The incredible rise in data center energy consumption, however, is happening in the absence of any meaningful regulatory discipline. In the most recent Virginia legislative session, 17 bills aimed at imposing tighter regulation of the industry were introduced; every one of them was defeated or postponed. Similarly, Senator Ed Markey’s Artificial Intelligence Environmental Impacts Act of 2024, which would require the EPA to investigate how AI is contributing to climate change, has been stuck in committee since February. Meanwhile, some states are passing bills that will make matters even worse. Earlier this year in Maryland, in a move designed to make his state more attractive to the data center industry, Governor Wes Moore, a Democrat, pushed through legislation exempting backup diesel generators (which are used to keep data centers running during power outages) from environmental review.
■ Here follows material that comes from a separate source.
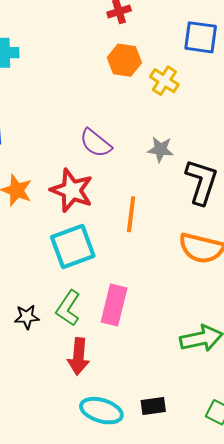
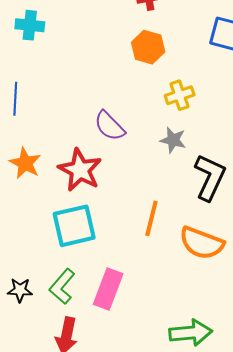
yellow cross: (164, 81) -> (180, 95), moved, turned 32
orange line: (131, 214) -> (151, 218), moved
Regulating an industry that has accrued as much power, wealth, influence, and capital as Big Tech is a challenge, Gonzalez Monserrate acknowledges. But he is heartened by how the current attention to AI’s electricity use is starting a conversation about the physical consequences of our migration into a data-center-mediated universe. “People are starting to finally understand,” he says, “that the cloud is material, and it has a cost.”